Task requirements: Could you write out every one of the entries below exactly as they appear, character for character?

---- Data records

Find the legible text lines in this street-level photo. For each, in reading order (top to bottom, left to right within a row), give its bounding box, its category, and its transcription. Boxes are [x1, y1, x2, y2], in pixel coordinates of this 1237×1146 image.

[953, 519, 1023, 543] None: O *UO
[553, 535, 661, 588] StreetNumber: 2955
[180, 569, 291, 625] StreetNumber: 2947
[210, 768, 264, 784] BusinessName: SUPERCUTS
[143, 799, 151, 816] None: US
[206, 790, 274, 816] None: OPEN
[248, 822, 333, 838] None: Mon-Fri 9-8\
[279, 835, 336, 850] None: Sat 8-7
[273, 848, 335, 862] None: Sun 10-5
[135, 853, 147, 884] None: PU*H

--------

Answer to the problem:
Find the legible text lines in this street-level photo. For each, in reading order (top to bottom, left to right within a row), give its bounding box, its category, and its transcription. Boxes are [x1, y1, x2, y2], in pixel coordinates of this 1237×1146 image.

[953, 519, 1023, 543] None: O *UO
[553, 535, 661, 588] StreetNumber: 2955
[180, 569, 291, 625] StreetNumber: 2947
[210, 768, 264, 784] BusinessName: SUPERCUTS
[143, 799, 151, 816] None: US
[206, 790, 274, 816] None: OPEN
[248, 822, 333, 838] None: Mon-Fri 9-8\
[279, 835, 336, 850] None: Sat 8-7
[273, 848, 335, 862] None: Sun 10-5
[135, 853, 147, 884] None: PU*H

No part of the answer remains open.